The Ideal Financial Calculator

Calculators have always been associated with math, and years ago, in the world of finance there has never actually been a calculator designed to meet the specific needs of finance workers and students. People who needed help with financial calculations never thought of buying financial calculators because simply, such thing did not exist. And as modern technology advances forward, so do calculators. Today there is a wide palette of financial calculators to choose from, featuring all sorts of good, helpful options. And in a world of countless options for financial calculators, how do you pick the ideal one for you? Easy, just get familiarized with the basic features that make a good financial calculator while having in mind your own needs.

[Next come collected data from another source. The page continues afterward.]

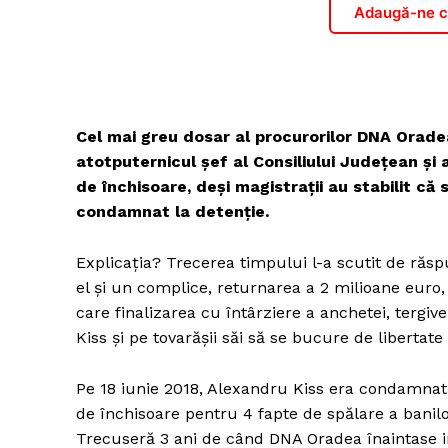
Adaugă-ne ca
Cel mai greu dosar al procurorilor DNA Oradea
atotputernicul şef al Consiliului Judeţean şi 
de închisoare, deşi magistraţii au stabilit că s
condamnat la detenţie.
Explicaţia? Trecerea timpului l-a scutit de ră
el şi un complice, returnarea a 2 milioane euro,
care finalizarea cu întârziere a anchetei, tergiv
Kiss şi pe tovarăşii săi să se bucure de libertate
Pe 18 iunie 2018, Alexandru Kiss era condamnat d
de închisoare pentru 4 fapte de spălare a banilor
Trecuseră 3 ani de când DNA Oradea înaintase in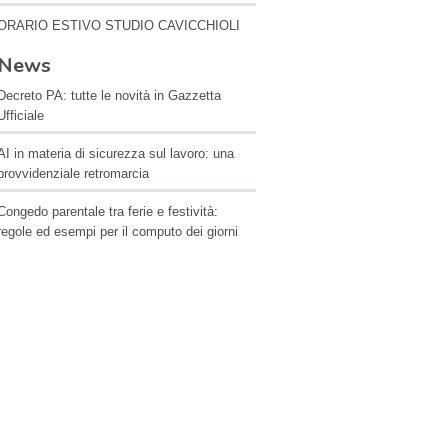
ORARIO ESTIVO STUDIO CAVICCHIOLI
News
Decreto PA: tutte le novità in Gazzetta
Ufficiale
AI in materia di sicurezza sul lavoro: una
provvidenziale retromarcia
Congedo parentale tra ferie e festività:
regole ed esempi per il computo dei giorni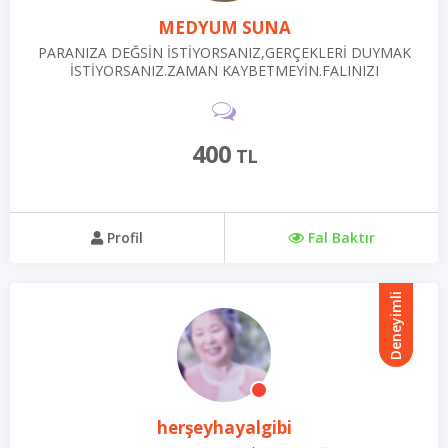
MEDYUM SUNA
PARANIZA DEĞSİN İSTİYORSANIZ,GERÇEKLERİ DUYMAK
İSTİYORSANIZ.ZAMAN KAYBETMEYİN.FALINIZI
YOLLAYIN.
400
TL
Profil
Fal Baktır
Deneyimli
herşeyhayalgibi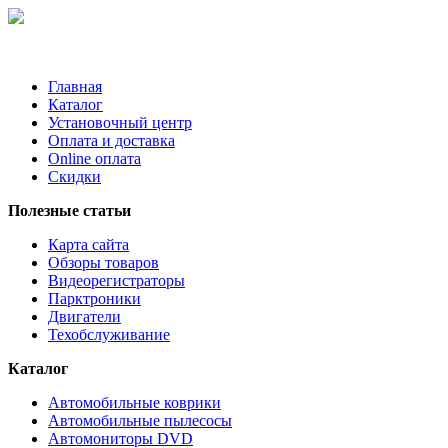
Главная
Каталог
Установочный центр
Оплата и доставка
Online оплата
Скидки
Полезные статьи
Карта сайта
Обзоры товаров
Видеорегистраторы
Парктроники
Двигатели
Техобслуживание
Каталог
Автомобильные коврики
Автомобильные пылесосы
Автомониторы DVD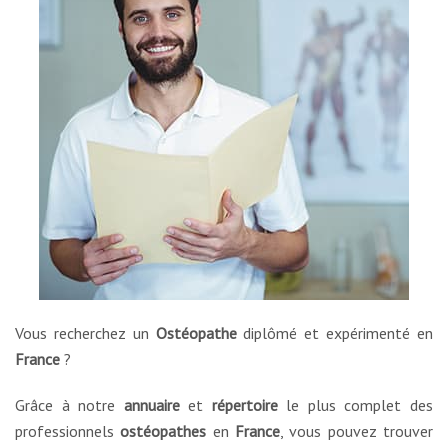
Vous recherchez un
Ostéopathe
diplômé et expérimenté en
France
?
Grâce à notre
annuaire
et
répertoire
le plus complet des
professionnels
ostéopathes
en
France
, vous pouvez trouver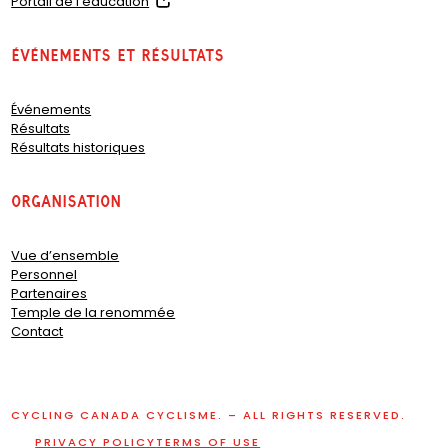
(
Portail de l’éducation
o
p
Événements et résultats
e
n
s
Événements
i
Résultats
n
Résultats historiques
a
n
e
organisation
w
t
a
Vue d’ensemble
b
Personnel
)
Partenaires
Temple de la renommée
Contact
CYCLING CANADA CYCLISME. – ALL RIGHTS RESERVED.
PRIVACY POLICY
TERMS OF USE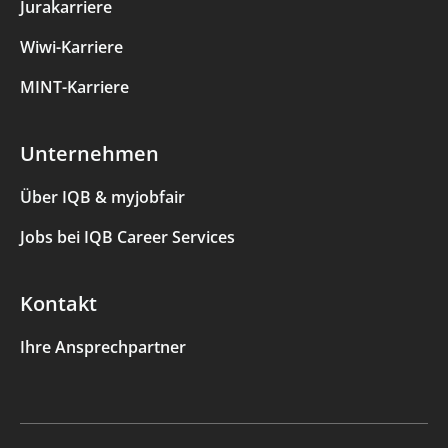
Jurakarriere
Wiwi-Karriere
MINT-Karriere
Unternehmen
Über IQB & myjobfair
Jobs bei IQB Career Services
Kontakt
Ihre Ansprechpartner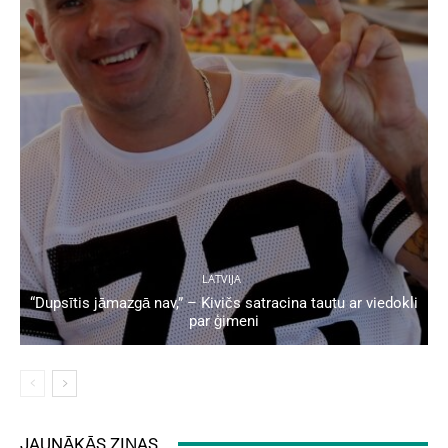
LATVIJA
“Dupsītis jāmazgā nav,” – Kivičs satracina tautu ar viedokli
par ģimeni
JAUNĀKĀS ZIŅAS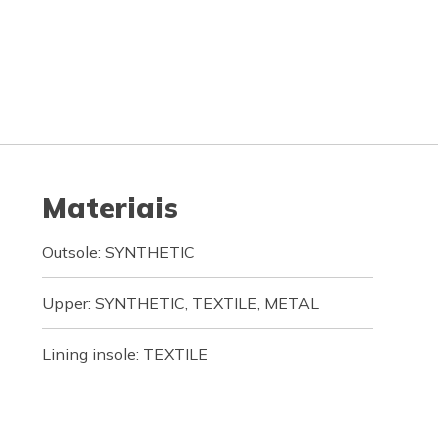
Materiais
Outsole: SYNTHETIC
Upper: SYNTHETIC, TEXTILE, METAL
Lining insole: TEXTILE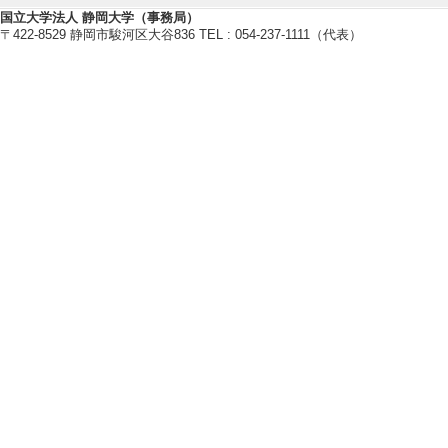
【個人ホームページ】
国立大学法人 静岡大学（事務局）
〒422-8529 静岡市駿河区大谷836 TEL : 054-237-1111（代表）
http://mit.sci.shizuoka.ac.jp
研究業績情報
【論文 等】
[1]. High-rate GNSS
of Slow Slip Events
Peninsula, Japan 
Journal of Geoph
年） [査読] 有 [
[責任著者・共著者
[著者] Riko Arai, 
頭著者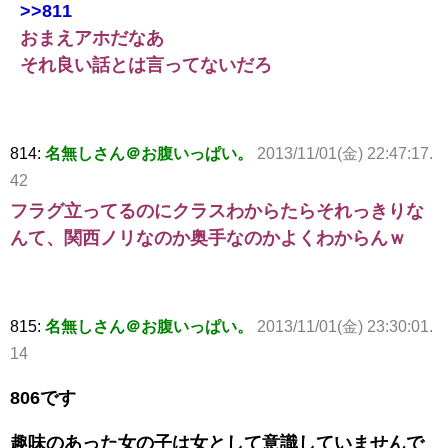
>>811
おまえアホだなあ
それ良い話とは言ってないだろ
814:
名無しさん＠お腹いっぱい。
2013/11/01(金) 22:47:17.
42
フラグ立ってるのにクラスわからたらそれっきりな
んて、
関西ノリなのか奥手なのかよくわからんｗ
815:
名無しさん＠お腹いっぱい。
2013/11/01(金) 23:30:01.
14
806です
趣味のあった女の子は女として意識していませんで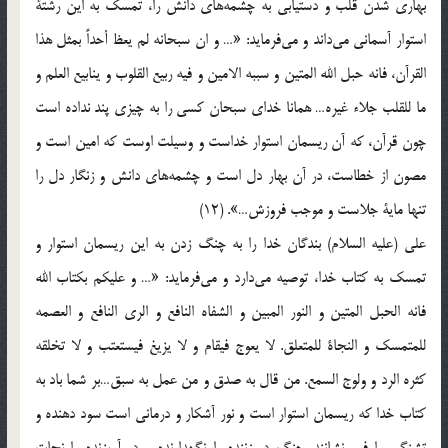
بهاري‌ شدن‌ قلب‌ و دستيابي‌ به‌ چشمه‌هاي‌ دانش‌ را، تمسك‌ به‌ اين‌ رشتة‌
استوار آسماني‌ مي‌داند و مي‌فرمايد: «… و ان‌ سبحانه‌ لم‌ يعظ‌ أحداً بمثل‌ هذا
القرآن‌، فانه‌ حبل‌ الله‌ المتين‌ و سببه‌ الامين‌ و فيه‌ ربيع‌ القلوب‌ و ينابيع‌ العلم‌ و
ما للقلب‌ جلاء غيره‌… همانا خداي‌ سبحان‌ كسي‌ را به‌ چيزي‌ پند نداده‌ است‌
چون‌ قرآن‌، كه‌ آن‌ ريسمان‌ استوار خداست‌ و وسيلت‌ اوست‌ كه‌ امين‌ است‌ و
مصون‌ از خطاست‌، در آن‌ بهار دل‌ است‌ و چشمه‌هاي‌ دانش‌ و زنگار دل‌ را
تنها ماية‌ جلاست‌ و موجب‌ فروزش‌…». (12)
علي‌ (علیه السلام) بندگان‌ خدا را به‌ چنگ‌ زدن‌ به‌ اين‌ ريسمان‌ استوار و
تمسك‌ به‌ كتاب‌ خدا، توصيه‌ مي‌دارد و مي‌فرمايد: «… و عليكم‌ بكتاب‌ الله‌
فانه‌ الحبل‌ المتين‌ و النور المبين‌ و الشفاه‌ النافع‌ و الري‌ النافع‌ و العصمه‌
للمتمسك‌ و النجاة‌ للمتعلق‌. لا يعوج‌ فيقام‌ و لا يزيغ‌ فيستعتب‌ و لا تخلقه‌
كثره‌ الرد و ولوج‌ السمع‌. من‌ قال‌ به‌ صدق‌ و من‌ عمل‌ به‌ سبق‌…بر شما باد به‌
كتاب‌ خدا كه‌ ريسمان‌ استوار است‌ و نور آشكار و درماني‌ است‌ سود دهنده‌ و
تشنگي‌ را فرو نشانند. چنگ‌ در زننده‌ را نگهدارنده‌ و در آويزنده‌ را نجات‌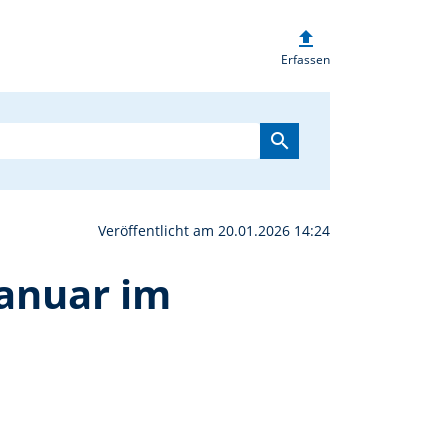
upload
 Poppenricht tagt am 27
Erfassen
search
Veröffentlicht am 20.01.2026 14:24
Januar im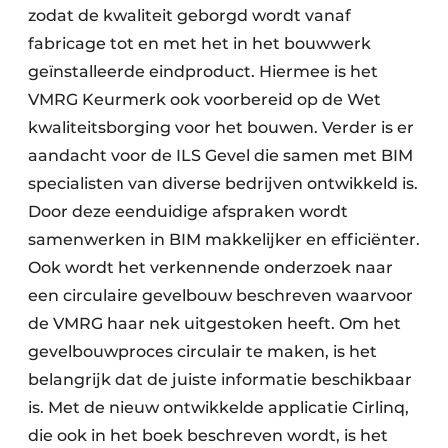
zodat de kwaliteit geborgd wordt vanaf
fabricage tot en met het in het bouwwerk
geïnstalleerde eindproduct. Hiermee is het
VMRG Keurmerk ook voorbereid op de Wet
kwaliteitsborging voor het bouwen. Verder is er
aandacht voor de ILS Gevel die samen met BIM
specialisten van diverse bedrijven ontwikkeld is.
Door deze eenduidige afspraken wordt
samenwerken in BIM makkelijker en efficiënter.
Ook wordt het verkennende onderzoek naar
een circulaire gevelbouw beschreven waarvoor
de VMRG haar nek uitgestoken heeft. Om het
gevelbouwproces circulair te maken, is het
belangrijk dat de juiste informatie beschikbaar
is. Met de nieuw ontwikkelde applicatie Cirlinq,
die ook in het boek beschreven wordt, is het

Firstly, know the purpose of a financial calculator; you can do basic calculations with it, but that is definitely not the point of it. Plus, if it was just about basic calculating, you would definitely not spend that much money on a financial one right? In the world of finance, you are bound to face calculations such as mortgage rates, loan information, return on investment and a lot more in the spectrum of economic calculations. Bottom line, if you are in the field of accountancy, finance or banking, you’d definitely need to consider buying financial calculators. The field of financial information and economic calculations is wide, which means a financial calculator would be helpful in many areas:

• for figuring out insurance costs, monthly payments and returns;
• in order to know how much your monthly loan payment is;
• interest rates on saving – so you can know how much to expect in the end of the month or year;
• for determining the return on investment rate if you have made or are thinking about making some investments;
• making financial plans like college, university studies or similar;
• calculating taxes for your home or company;
• mortgage payments and much more.

In addition to this, a financial calculator has a lot of other useful functions, which normally take a lot of calculating. These include:

• Time value of money – one of the basic things that everyone who works with money must know is how to calculate the profit gained by a given amount of interest over a given period of time. For example, if you put \$1,000.00 in the bank today with an interest rate of 10% a year for a period of 10 years, at the end of the 10th year you would have 10*\$1100 (that of course, if the interest rate was fixed each of the ten years). That is how much your \$1,000.00 today will be worth in 10 years.
• Amortization is among the most basic financial terms and as such, not just economists and workers in finance, but everyone should be familiar with it. It refers to the decreasing amounts over a given period of time. It generally refers to intangible assets.
• Depreciation as opposed to amortization, refers to tangible assets and means decrease in value.
• The break-even point is the point at which the revenue and the costs are the same. This is also the so called ‘zero-point’ of a business below which a business’s activities must not fall. A break-even analysis is a must if you want to have a clear view on where your business stands.
• Internal rate of return (IRR) is useful when you compare the profitability of investments. Mainly used in capital budgeting, this calculation can be very complex without using a financial calculator since it uses the total number of periods and the net present value of the investment.